Tak hanya itu, ditemukan juga SKB dari salah satu kades yang menyebut tanah tersebut milik pemerintah.
"Berganti kepemimpinan, berganti pula SKB-nya, ada klaim milik desa dan ada klaim milik Pemerintah. Tapi ganjilnya, salah satu kades sempat mencabut surat tersebut dengan alasan salah administrasi," ungkapnya.
Hingga kini, ahli waris belum menerima kompensasi, baik pembayaran ganti rugi, sewa, atau status jual beli (hibah).
"Sejak masih hidup hingga sesudah meninggalnya Bapak Apandi tahun 2004, sembilan orang ahli warisnya ini belum menerima kompensasi sesuai dengan kesepakatan yang dibangun sejak awal," imbuhnya.
Sejauh ini pihaknya telah menempuh langkah-langkah guna mendapatkan titik temu dari perkara itu.

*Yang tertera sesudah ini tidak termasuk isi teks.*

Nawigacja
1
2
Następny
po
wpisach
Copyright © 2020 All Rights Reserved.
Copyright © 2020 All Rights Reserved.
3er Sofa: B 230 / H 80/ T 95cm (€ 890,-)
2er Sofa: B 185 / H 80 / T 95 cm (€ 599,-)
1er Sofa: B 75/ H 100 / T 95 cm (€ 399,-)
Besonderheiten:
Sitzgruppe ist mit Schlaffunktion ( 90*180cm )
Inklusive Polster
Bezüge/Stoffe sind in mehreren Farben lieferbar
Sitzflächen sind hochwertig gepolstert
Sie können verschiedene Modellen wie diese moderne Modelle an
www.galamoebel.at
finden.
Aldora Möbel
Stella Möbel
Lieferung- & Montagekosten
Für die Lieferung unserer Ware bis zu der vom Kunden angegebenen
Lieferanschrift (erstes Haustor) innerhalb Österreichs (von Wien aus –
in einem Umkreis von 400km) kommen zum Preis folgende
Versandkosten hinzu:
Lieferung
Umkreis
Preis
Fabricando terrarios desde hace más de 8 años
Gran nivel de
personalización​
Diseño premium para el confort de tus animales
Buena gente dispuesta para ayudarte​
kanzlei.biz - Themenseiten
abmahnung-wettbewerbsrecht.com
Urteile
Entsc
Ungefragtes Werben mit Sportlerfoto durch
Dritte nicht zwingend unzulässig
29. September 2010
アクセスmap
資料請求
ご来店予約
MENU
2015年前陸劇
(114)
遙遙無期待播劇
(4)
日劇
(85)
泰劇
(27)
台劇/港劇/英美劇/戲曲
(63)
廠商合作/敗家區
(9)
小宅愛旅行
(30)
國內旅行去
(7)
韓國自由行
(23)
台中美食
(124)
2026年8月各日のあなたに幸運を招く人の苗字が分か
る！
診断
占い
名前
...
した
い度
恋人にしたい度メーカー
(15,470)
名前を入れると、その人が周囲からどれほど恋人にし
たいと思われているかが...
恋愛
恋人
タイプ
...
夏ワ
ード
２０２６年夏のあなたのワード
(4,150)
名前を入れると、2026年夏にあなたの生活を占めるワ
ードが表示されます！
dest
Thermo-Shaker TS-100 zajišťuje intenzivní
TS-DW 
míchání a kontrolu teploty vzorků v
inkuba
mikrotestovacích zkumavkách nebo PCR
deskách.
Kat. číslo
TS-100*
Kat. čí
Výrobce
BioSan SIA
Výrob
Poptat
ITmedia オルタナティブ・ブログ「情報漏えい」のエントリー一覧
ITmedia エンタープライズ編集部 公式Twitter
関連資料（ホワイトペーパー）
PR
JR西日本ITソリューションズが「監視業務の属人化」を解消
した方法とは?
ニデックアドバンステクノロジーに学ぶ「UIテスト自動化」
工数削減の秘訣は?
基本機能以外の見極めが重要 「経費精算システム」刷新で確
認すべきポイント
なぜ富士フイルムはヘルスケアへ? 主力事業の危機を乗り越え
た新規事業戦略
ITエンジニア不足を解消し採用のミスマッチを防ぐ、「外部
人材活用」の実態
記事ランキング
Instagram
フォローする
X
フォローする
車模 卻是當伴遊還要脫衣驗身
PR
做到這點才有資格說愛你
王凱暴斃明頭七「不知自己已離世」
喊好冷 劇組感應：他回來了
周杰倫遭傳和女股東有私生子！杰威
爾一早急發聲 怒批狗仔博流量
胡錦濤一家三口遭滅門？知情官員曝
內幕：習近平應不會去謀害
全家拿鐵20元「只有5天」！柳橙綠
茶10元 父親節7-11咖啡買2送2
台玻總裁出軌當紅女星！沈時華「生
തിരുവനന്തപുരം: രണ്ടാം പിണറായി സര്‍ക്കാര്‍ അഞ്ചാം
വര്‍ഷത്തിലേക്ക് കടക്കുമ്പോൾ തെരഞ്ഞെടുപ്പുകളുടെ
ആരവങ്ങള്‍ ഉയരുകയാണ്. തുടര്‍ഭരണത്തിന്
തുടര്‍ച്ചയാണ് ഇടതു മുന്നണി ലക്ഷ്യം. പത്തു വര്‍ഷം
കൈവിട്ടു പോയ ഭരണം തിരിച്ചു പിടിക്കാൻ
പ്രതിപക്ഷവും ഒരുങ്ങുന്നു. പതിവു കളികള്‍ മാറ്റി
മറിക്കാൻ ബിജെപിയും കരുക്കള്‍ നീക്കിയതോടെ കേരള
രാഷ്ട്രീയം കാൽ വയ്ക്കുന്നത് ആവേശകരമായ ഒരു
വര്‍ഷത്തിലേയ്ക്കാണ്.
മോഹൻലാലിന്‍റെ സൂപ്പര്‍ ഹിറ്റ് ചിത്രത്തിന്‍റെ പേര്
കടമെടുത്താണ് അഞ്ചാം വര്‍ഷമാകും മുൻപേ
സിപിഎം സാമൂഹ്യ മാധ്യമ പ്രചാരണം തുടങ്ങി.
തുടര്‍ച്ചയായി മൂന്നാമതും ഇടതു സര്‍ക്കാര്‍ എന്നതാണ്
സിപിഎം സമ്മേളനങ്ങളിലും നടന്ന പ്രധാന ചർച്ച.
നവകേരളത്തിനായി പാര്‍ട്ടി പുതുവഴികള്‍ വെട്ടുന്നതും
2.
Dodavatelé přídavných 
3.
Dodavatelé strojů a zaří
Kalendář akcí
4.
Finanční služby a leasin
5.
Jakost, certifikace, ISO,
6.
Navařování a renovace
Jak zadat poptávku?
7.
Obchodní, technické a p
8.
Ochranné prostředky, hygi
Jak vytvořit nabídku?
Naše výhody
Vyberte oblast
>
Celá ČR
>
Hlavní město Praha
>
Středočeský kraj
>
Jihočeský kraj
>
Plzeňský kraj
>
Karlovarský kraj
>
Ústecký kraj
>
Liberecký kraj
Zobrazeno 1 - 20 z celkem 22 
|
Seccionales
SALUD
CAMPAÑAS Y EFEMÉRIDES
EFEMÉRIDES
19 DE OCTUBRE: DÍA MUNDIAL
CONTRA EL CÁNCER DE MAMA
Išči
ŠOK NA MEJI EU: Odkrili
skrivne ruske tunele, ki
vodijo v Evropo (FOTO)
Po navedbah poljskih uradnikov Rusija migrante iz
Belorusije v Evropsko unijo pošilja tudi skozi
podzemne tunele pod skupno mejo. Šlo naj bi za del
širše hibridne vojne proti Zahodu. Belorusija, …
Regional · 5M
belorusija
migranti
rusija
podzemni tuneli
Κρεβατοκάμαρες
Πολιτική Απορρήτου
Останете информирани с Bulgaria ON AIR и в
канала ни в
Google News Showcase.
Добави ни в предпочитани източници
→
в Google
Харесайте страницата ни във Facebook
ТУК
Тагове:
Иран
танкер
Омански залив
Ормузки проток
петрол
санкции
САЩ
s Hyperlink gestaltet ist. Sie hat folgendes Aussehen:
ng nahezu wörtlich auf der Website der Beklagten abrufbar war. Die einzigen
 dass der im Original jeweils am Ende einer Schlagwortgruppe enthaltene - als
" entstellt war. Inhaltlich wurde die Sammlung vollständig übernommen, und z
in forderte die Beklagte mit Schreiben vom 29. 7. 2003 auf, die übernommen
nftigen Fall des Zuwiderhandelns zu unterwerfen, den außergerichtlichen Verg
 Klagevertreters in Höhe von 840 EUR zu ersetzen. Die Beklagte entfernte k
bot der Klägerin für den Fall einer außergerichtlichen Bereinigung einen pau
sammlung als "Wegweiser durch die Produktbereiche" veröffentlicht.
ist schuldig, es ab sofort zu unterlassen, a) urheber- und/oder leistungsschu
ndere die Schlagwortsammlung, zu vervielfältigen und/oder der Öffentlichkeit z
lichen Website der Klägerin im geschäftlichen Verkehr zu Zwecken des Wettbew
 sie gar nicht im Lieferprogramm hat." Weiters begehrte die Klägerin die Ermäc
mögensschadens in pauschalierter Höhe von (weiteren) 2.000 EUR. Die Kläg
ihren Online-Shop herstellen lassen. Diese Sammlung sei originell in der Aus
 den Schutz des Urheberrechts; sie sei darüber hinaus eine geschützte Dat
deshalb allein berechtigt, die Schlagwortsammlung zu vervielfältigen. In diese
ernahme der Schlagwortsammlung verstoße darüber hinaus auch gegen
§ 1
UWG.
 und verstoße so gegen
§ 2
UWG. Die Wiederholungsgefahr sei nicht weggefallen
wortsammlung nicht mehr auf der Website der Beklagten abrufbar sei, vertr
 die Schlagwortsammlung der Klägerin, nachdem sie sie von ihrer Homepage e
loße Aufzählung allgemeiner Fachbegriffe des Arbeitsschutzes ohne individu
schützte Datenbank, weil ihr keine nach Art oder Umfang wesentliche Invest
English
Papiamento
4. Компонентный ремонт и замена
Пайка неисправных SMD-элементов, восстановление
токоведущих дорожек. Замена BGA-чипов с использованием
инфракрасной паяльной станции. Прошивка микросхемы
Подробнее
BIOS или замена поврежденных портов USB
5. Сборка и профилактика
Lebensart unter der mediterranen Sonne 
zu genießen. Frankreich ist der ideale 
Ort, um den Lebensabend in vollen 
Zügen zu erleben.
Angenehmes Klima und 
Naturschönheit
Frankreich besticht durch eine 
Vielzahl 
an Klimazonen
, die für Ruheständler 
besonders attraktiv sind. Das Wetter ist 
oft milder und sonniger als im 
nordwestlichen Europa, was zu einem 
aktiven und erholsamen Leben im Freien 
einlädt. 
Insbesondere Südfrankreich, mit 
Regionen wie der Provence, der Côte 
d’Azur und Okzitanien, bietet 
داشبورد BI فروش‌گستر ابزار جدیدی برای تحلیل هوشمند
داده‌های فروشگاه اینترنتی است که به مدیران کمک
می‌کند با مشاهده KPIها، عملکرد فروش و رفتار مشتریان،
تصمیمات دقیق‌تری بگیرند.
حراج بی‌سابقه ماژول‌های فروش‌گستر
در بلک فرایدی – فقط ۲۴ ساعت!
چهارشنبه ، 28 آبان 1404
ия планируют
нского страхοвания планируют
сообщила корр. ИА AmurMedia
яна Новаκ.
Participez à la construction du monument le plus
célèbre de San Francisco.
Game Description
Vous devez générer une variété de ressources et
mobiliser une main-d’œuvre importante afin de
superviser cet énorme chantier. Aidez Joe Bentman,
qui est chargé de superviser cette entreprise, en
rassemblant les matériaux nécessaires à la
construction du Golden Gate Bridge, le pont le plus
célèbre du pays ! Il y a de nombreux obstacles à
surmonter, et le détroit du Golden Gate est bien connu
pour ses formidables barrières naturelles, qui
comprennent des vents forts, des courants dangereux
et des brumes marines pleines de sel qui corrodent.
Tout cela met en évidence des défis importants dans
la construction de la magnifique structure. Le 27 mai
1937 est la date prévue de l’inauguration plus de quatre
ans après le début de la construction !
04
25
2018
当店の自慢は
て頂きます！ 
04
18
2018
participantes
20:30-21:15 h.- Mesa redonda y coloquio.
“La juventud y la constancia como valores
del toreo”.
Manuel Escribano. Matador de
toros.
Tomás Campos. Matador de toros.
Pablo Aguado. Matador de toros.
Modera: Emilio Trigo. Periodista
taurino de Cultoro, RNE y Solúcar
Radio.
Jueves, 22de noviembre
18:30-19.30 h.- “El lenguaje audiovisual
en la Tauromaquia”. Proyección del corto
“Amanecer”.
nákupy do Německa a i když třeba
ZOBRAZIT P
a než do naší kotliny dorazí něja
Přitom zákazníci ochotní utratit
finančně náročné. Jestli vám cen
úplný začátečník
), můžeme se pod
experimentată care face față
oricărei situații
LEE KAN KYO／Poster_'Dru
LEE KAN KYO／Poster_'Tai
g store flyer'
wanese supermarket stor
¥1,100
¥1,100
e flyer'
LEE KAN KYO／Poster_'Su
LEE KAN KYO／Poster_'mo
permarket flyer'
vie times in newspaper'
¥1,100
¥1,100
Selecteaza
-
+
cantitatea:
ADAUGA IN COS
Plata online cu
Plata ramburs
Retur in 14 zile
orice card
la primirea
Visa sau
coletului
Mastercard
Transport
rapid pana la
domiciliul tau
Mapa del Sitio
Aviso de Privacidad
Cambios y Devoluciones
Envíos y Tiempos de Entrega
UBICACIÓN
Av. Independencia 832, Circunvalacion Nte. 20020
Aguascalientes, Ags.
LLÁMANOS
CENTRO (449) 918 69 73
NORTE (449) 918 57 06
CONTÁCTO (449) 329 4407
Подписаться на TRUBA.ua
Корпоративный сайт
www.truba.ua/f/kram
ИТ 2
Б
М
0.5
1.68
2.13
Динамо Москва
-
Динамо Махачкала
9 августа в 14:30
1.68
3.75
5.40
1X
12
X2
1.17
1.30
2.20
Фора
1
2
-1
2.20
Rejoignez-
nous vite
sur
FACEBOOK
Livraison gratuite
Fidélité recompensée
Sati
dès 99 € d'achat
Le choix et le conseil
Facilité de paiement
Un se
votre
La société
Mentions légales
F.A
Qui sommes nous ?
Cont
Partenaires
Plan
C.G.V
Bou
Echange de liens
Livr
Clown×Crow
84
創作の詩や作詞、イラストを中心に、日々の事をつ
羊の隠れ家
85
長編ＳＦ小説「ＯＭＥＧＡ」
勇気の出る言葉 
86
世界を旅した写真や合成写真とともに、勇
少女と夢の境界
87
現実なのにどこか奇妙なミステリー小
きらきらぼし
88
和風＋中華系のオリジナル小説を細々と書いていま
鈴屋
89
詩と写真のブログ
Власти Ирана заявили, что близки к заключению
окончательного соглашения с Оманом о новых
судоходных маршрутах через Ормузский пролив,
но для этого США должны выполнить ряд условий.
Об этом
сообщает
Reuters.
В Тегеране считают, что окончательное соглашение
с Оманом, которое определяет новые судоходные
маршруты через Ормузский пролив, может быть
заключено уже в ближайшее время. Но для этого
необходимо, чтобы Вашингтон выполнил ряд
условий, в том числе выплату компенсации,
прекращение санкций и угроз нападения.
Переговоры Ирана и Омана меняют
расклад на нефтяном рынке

Pihaknya mengklaim telah menyurati Pemerintah Kabupaten Bandung, baik Dewan, Dinas Pendidikan (Disdik) untuk audiensi atau mediasi.
"Pada dasarnya, kami menginginkan adanya titik temu, tapi sayang sampai saat ini belum ada. Kami akan terus melanjutkan, tapi kami tempuh dengan cara yang elegan, sebelum jatuh ke penyelesaian akhir yakni pengadilan," ungkapnya.
Kendati demikian, pihaknya mengaku tidak akan menutup sekolah selama proses perkara masih berlangsung.
Sementara itu, salah seorang staf SDN Margahayu yang tak ingin disebut namanya, mengatakan, gugatan perkara kepemilikan tanah SDN Margahayu sudah berlangsung sejak lama.